Skip to content

Evaluation Functions

How to write evaluation functions for MOAR optimization.

How Evaluation Functions Work

Your evaluation function reads the pipeline output and computes metrics. MOAR uses one specific metric from your returned dictionary (specified by metric_key) to optimize for accuracy.

What You Receive

  • results_path: Path to JSON file containing your pipeline's output
  • Optionally, dataset_path: Path to JSON file containing the original dataset (if you use a 2-argument signature)

What You Return

A dictionary with numeric metrics. The key specified by metric_key will be used as the accuracy metric for optimization.

Using Original Input Data

Pipeline output includes the original input data. For example, if your dataset has a src attribute, it will be available in the output. You can use this directly for comparison without loading the dataset file separately.

Pass any callable directly to pipeline.optimize():

import json

def evaluate(results_path):
    with open(results_path) as f:
        output = json.load(f)

    total_correct = 0
    for result in output:
        original_text = result.get("src", "").lower()
        for item in result.get("your_extraction_key", []):
            if str(item).lower() in original_text:
                total_correct += 1

    return {
        "extraction_score": total_correct,
        "total_extracted": sum(len(r.get("your_extraction_key", [])) for r in output),
    }

result = pipeline.optimize(eval_fn=evaluate, metric_key="extraction_score")

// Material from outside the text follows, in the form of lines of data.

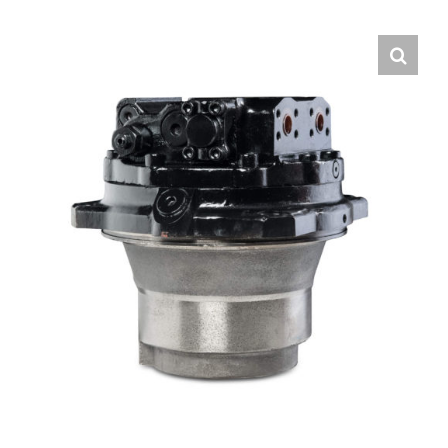
Contact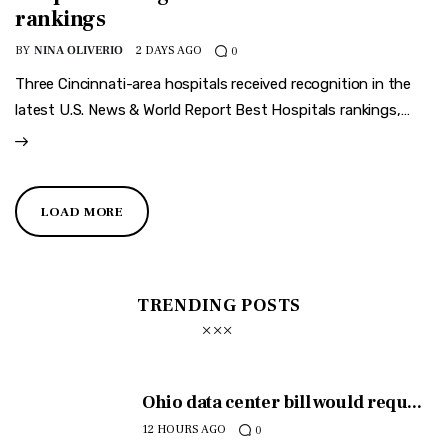
rankings
BY
NINA OLIVERIO
2 DAYS AGO
0
Three Cincinnati-area hospitals received recognition in the
latest U.S. News & World Report Best Hospitals rankings,…
LOAD MORE
TRENDING POSTS
Ohio data center bill would requ...
12 HOURS AGO
0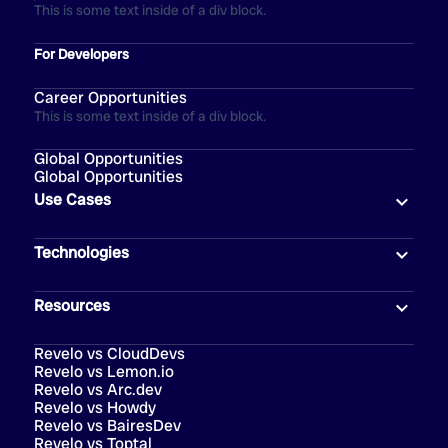
This is some text inside of a div block.
For Developers
Career Opportunities
This is some text inside of a div block.
Global Opportunities
Global Opportunities
Use Cases
Technologies
Resources
Revelo vs CloudDevs
Revelo vs Lemon.io
Revelo vs Arc.dev
Revelo vs Howdy
Revelo vs BairesDev
Revelo vs Toptal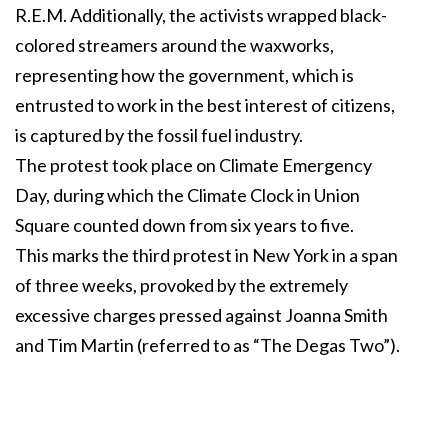
R.E.M. Additionally, the activists wrapped black-
colored streamers around the waxworks,
representing how the government, which is
entrusted to work in the best interest of citizens,
is captured by the fossil fuel industry.
The protest took place on Climate Emergency
Day, during which the Climate Clock in Union
Square counted down from six years to five.
This marks the third protest in New York in a span
of three weeks, provoked by the extremely
excessive charges pressed against Joanna Smith
and Tim Martin (referred to as “The Degas Two”).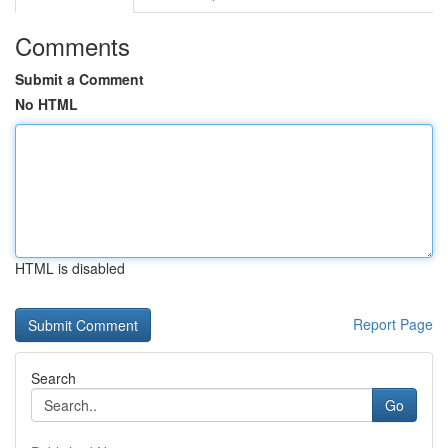
Comments
Submit a Comment
No HTML
HTML is disabled
Report Page
Search
Go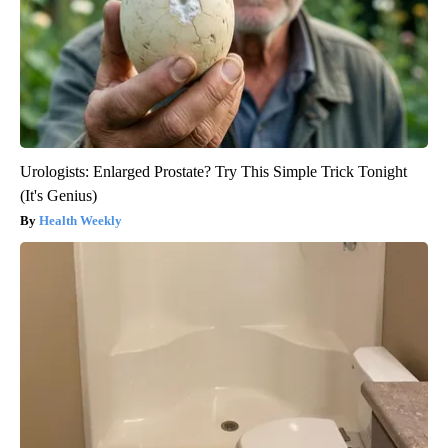
Urologists: Enlarged Prostate? Try This Simple Trick Tonight
(It's Genius)
Health Weekly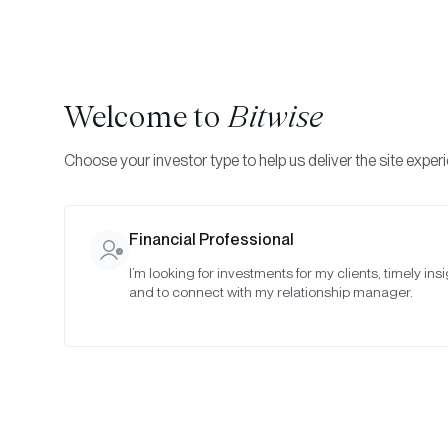
Welcome to
Bitwise
Choose your investor type to help us deliver the site exper
Financial Professional
I’m looking for investments for my clients, timely insi
and to connect with my relationship manager.
Infr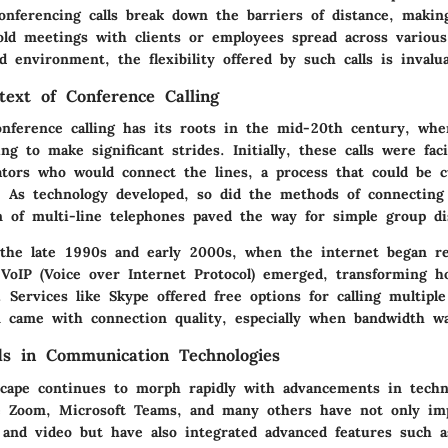
onferencing calls break down the barriers of distance, making
old meetings with clients or employees spread across various
ed environment, the flexibility offered by such calls is invalua
text of Conference Calling
onference calling has its roots in the mid-20th century, whe
ng to make significant strides. Initially, these calls were faci
rators who would connect the lines, a process that could be
 As technology developed, so did the methods of connecting m
n of multi-line telephones paved the way for simple group di
 the late 1990s and early 2000s, when the internet began re
VoIP (Voice over Internet Protocol) emerged, transforming h
 Services like Skype offered free options for calling multipl
en came with connection quality, especially when bandwidth w
s in Communication Technologies
scape continues to morph rapidly with advancements in techn
ke Zoom, Microsoft Teams, and many others have not only im
o and video but have also integrated advanced features such 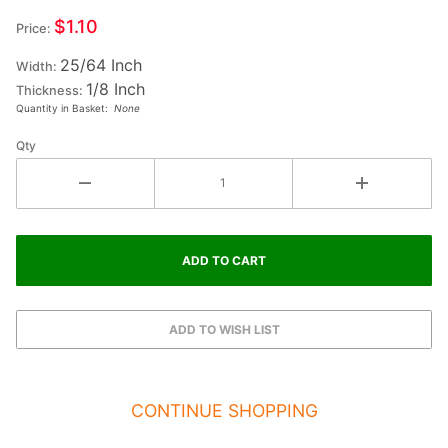
Small
$1.10
Price:
Wood
25/64 Inch
Letter
Width:
1/8 Inch
HYPHEN
Thickness:
Quantity in Basket:
None
SLASH
Qty
CONTINUE SHOPPING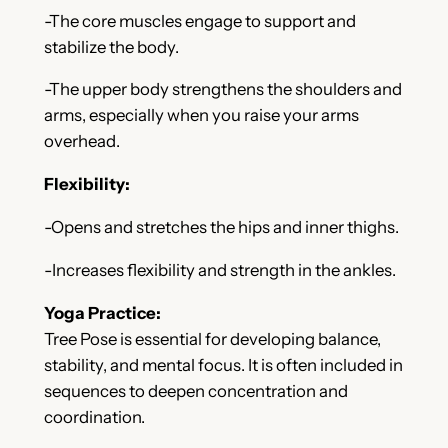
-The core muscles engage to support and
stabilize the body.
-The upper body strengthens the shoulders and
arms, especially when you raise your arms
overhead.
Flexibility:
-Opens and stretches the hips and inner thighs.
-Increases flexibility and strength in the ankles.
Yoga Practice:
Tree Pose is essential for developing balance,
stability, and mental focus. It is often included in
sequences to deepen concentration and
coordination.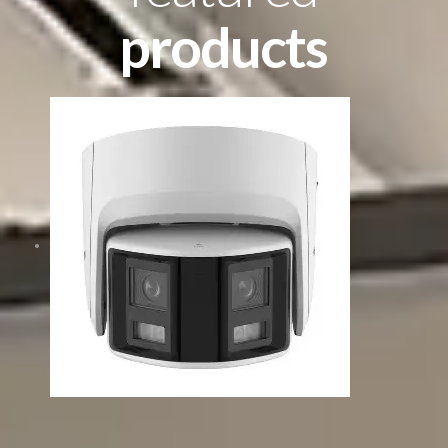
products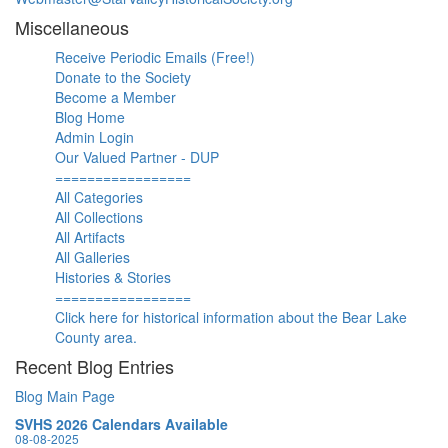
Miscellaneous
Receive Periodic Emails (Free!)
Donate to the Society
Become a Member
Blog Home
Admin Login
Our Valued Partner - DUP
=================
All Categories
All Collections
All Artifacts
All Galleries
Histories & Stories
=================
Click here for historical information about the Bear Lake
County area.
Recent Blog Entries
Blog Main Page
SVHS 2026 Calendars Available
08-08-2025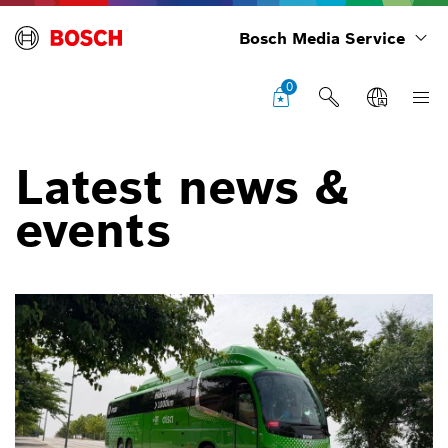
Bosch Media Service
0
Latest news &
events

If you need access to the original dataset, use a two-argument signature — the dataset path is passed automatically:

def evaluate(dataset_path, results_path):
    with open(results_path) as f:
        output = json.load(f)
    with open(dataset_path) as f:
        dataset = json.load(f)
    # compare output to dataset...
    return {"score": computed_score}

CLI (File-Based)

For CLI usage, create a Python file with a @register_eval decorated function:

# evaluate.py
import json
from docetl.utils_evaluation import register_eval

@register_eval
def evaluate_results(dataset_file_path: str, results_file_path: str) -> dict:
    with open(results_file_path) as f:
        output = json.load(f)

    total_correct = 0
    for result in output:
        original_text = result.get("src", "").lower()
        for item in result.get("your_extraction_key", []):
            if str(item).lower() in original_text:
                total_correct += 1

    return {
        "extraction_score": total_correct,
        "total_extracted": sum(len(r.get("your_extraction_key", [])) for r in output),
    }

CLI Requirements

  • The function must be decorated with @register_eval
  • It must take exactly two arguments: dataset_file_path and results_file_path
  • It must return a dictionary with numeric metrics
  • The metric_key must match one of the keys in this dictionary
  • Only one function per file can be decorated with @register_eval

Performance Considerations

Keep It Fast

Your evaluation function will be called many times during optimization. Make sure it's efficient:

  • Avoid expensive computations
  • Cache results if possible
  • Keep the function simple and fast

Common Evaluation Patterns

Pattern 1: Extraction Verification

Check if extracted items appear in the document text:

def evaluate(results_path):
    with open(results_path) as f:
        output = json.load(f)

    total_correct = 0
    total_extracted = 0

    for result in output:
        original_text = result.get("src", "").lower()
        for item in result.get("your_extraction_key", []):
            total_extracted += 1
            if str(item).lower() in original_text:
                total_correct += 1

    precision = total_correct / total_extracted if total_extracted > 0 else 0.0

    return {
        "extraction_score": total_correct,
        "precision": precision,
    }

Pattern 2: Comparing Against Ground Truth

Use a two-argument signature to access the dataset:

def evaluate(dataset_path, results_path):
    with open(results_path) as f:
        predictions = json.load(f)
    with open(dataset_path) as f:
        ground_truth = json.load(f)

    correct = sum(
        1 for pred, truth in zip(predictions, ground_truth)
        if pred.get("predicted_label") == truth.get("true_label")
    )
    total = len(predictions)

    return {
        "accuracy": correct / total if total > 0 else 0.0,
        "correct": correct,
        "total": total,
    }

Pattern 3: Using a Closure

Capture external state (ground truth, config, etc.) via a closure:

def make_eval(ground_truth_path):
    with open(ground_truth_path) as f:
        ground_truth = json.load(f)

    def evaluate(results_path):
        with open(results_path) as f:
            output = json.load(f)
        scores = [compute_score(r, t) for r, t in zip(output, ground_truth)]
        return {"average_score": sum(scores) / len(scores) if scores else 0.0}

    return evaluate

result = pipeline.optimize(
    eval_fn=make_eval("ground_truth.json"),
    metric_key="average_score",
)

Testing Your Function

Test Before Running

Test your evaluation function independently before running MOAR:

result = evaluate("results.json")
print(result)  # Check that your metric_key is present

This helps catch errors early and ensures your function works correctly.